Microsoft Removes Conservative Sites from ‘Secret Blacklist’ of Blocked Advertisers

Microsoft has removed the “negative flags” for conservative news outlets, including Newsmax, that were blocked from getting key advertising dollars, according to the Washington Examiner.

The publication reported on internal data obtained from Microsoft, which showed that the company was doing a review and suspending its subscription to a tracking group that aimed to defund what it saw as “disfavored speech.”

Microsoft-owned advertising company Xandr had previously adhered to a “secret blacklist” of conservative news put together by the Global Disinformation Index (GDI), a British organization with two affiliated U.S. nonprofits.

Microsoft now appears to be distancing itself from GDI and has deleted flags such as “false/misleading” and “reprehensible/offensive” for right-leaning websites.

An unnamed executive in the advertising industry confirmed to the Examiner that all rejection flags had been removed from the domains.

Xandr had labeled 39 conservative domains as “false/misleading,” including Townhall, whose publisher is Salem Media Group, which was flagged as “reprehensible/offensive.”

The Washington Examiner, along with other sites such as Newsmax, the Daily Wire, RealClearPolitics, Drudge Report, Breitbart, the Blaze, the Washington Times, Judicial Watch, and the Media Research Center affiliate MRC.TV was also among those flagged as “false/misleading.”

However, an internal Xandr dataset showed that all of these websites no longer have a designation, though it’s unclear if they are receiving ads from certain brands without an “approved” classification.

A Microsoft spokesperson told the Examiner, “We try to take a principled approach to accuracy and fighting foreign propaganda. We’re working quickly to fix the issue, and Xandr has stopped using GDI’s services while we are doing a larger review.”

In September 2022, Xandr informed publishers that it would start to adopt GDI’s “dynamic exclusion list,” which the organization feeds to ad companies.

This list may include at least 2,000 websites and is said to have tried to pressure companies to shut down certain sites.

GDI compiles the list with oversight from its own “advisory panel,” which includes Ben Nimmo, global lead for threat intelligence at Facebook parent company Meta, and left-leaning journalist Anne Applebaum.

The organization claims that the 10 “riskiest” outlets are Newsmax, the American Spectator, the Federalist, the American Conservative, One America News Network, the Blaze, the Daily Wire, RealClearPolitics, Reason, and the New York Post.

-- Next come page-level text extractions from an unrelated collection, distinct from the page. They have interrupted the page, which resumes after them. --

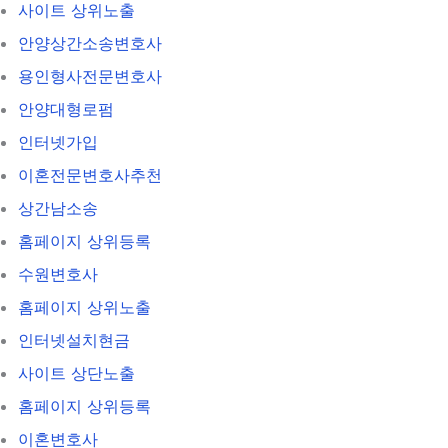
사이트 상위노출
안양상간소송변호사
용인형사전문변호사
안양대형로펌
인터넷가입
이혼전문변호사추천
상간남소송
홈페이지 상위등록
수원변호사
홈페이지 상위노출
인터넷설치현금
사이트 상단노출
홈페이지 상위등록
이혼변호사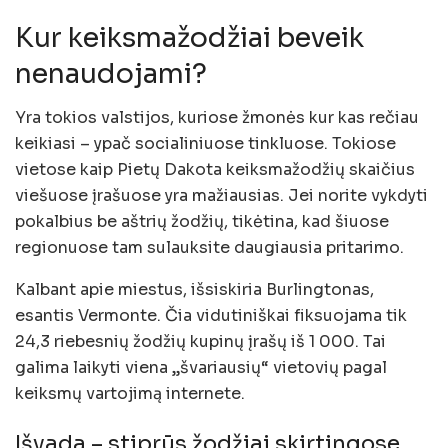
Kur keiksmažodžiai beveik
nenaudojami?
Yra tokios valstijos, kuriose žmonės kur kas rečiau
keikiasi – ypač socialiniuose tinkluose. Tokiose
vietose kaip Pietų Dakota keiksmažodžių skaičius
viešuose įrašuose yra mažiausias. Jei norite vykdyti
pokalbius be aštrių žodžių, tikėtina, kad šiuose
regionuose tam sulauksite daugiausia pritarimo.
Kalbant apie miestus, išsiskiria Burlingtonas,
esantis Vermonte. Čia vidutiniškai fiksuojama tik
24,3 riebesnių žodžių kupinų įrašų iš 1 000. Tai
galima laikyti viena „švariausių“ vietovių pagal
keiksmų vartojimą internete.
Išvada – stiprūs žodžiai skirtingose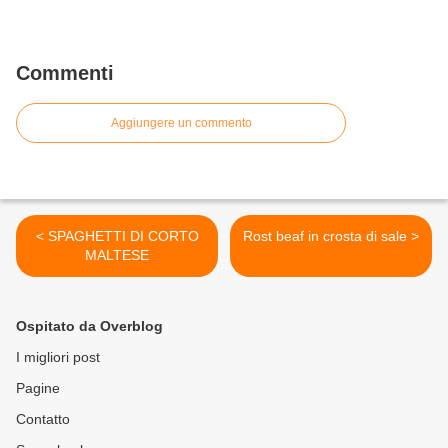
Commenti
Aggiungere un commento
< SPAGHETTI DI CORTO
Rost beaf in crosta di sale >
MALTESE
Ospitato da Overblog
I migliori post
Pagine
Contatto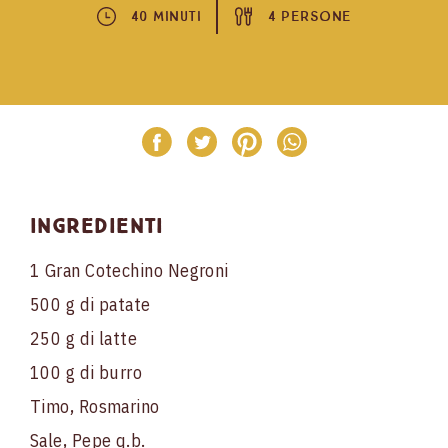
40 Minuti
4 Persone
Ingredienti
1 Gran Cotechino Negroni
500 g di patate
250 g di latte
100 g di burro
Timo, Rosmarino
Sale, Pepe q.b.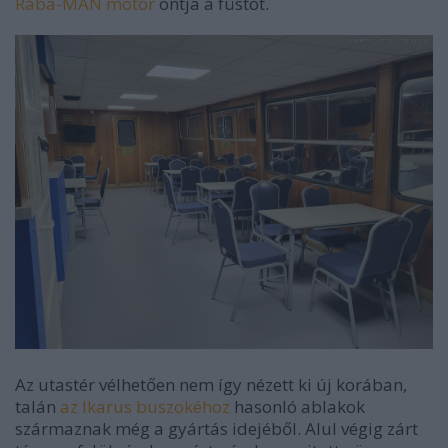
Rába-MAN motor
ontja a füstöt.
Az utastér vélhetően nem így nézett ki új korában,
talán
az Ikarus buszokéhoz
hasonló ablakok
származnak még a gyártás idejéből. Alul végig zárt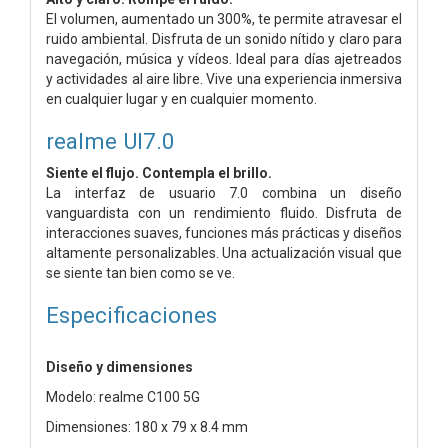
El volumen, aumentado un 300%, te permite atravesar el
ruido ambiental. Disfruta de un sonido nítido y claro para
navegación, música y vídeos. Ideal para días ajetreados
y actividades al aire libre. Vive una experiencia inmersiva
en cualquier lugar y en cualquier momento.
realme UI7.0
Siente el flujo. Contempla el brillo.
La interfaz de usuario 7.0 combina un diseño
vanguardista con un rendimiento fluido. Disfruta de
interacciones suaves, funciones más prácticas y diseños
altamente personalizables. Una actualización visual que
se siente tan bien como se ve.
Especificaciones
Diseño y dimensiones
Modelo: realme C100 5G
Dimensiones: 180 x 79 x 8.4 mm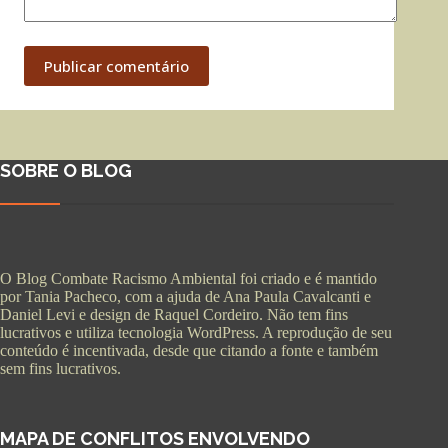
Publicar comentário
SOBRE O BLOG
O Blog Combate Racismo Ambiental foi criado e é mantido
por Tania Pacheco, com a ajuda de Ana Paula Cavalcanti e
Daniel Levi e design de Raquel Cordeiro. Não tem fins
lucrativos e utiliza tecnologia WordPress. A reprodução de seu
conteúdo é incentivada, desde que citando a fonte e também
sem fins lucrativos.
MAPA DE CONFLITOS ENVOLVENDO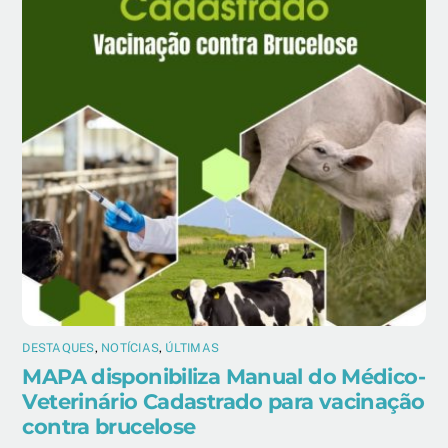
DESTAQUES
,
NOTÍCIAS
,
ÚLTIMAS
MAPA disponibiliza Manual do Médico-
Veterinário Cadastrado para vacinação
contra brucelose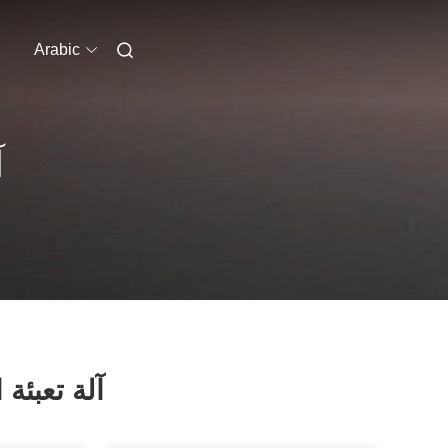
Arabic
آ
آلة تعبئة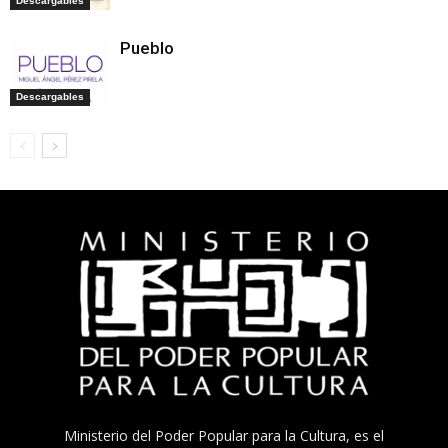
Descargables
Pueblo
Descargables
Ministerio del Poder Popular para la Cultura, es el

The 10 “least risky” websites, according to GDI, are NPR, ProPublica, the Associated Press, Insider, the New York Times, USA Today, the Washington Post, Buzzfeed News, HuffPost, and the Wall Street Journal.

The Washington Examiner also reported that watchdogs raised concerns over the Department of State funding GDI, which has reportedly received $330,000 from the agency through the Global Engagement Center and the National Endowment for Democracy, a nonprofit mostly funded through congressional appropriations.

Rep. Michael McCaul, R-Texas, who chairs the House Foreign Affairs Committee that oversees State Department grants, said that the “most recent allegations, if verified, confirm the need for a strict accounting of all U.S. taxpayer funds going to the GEC.”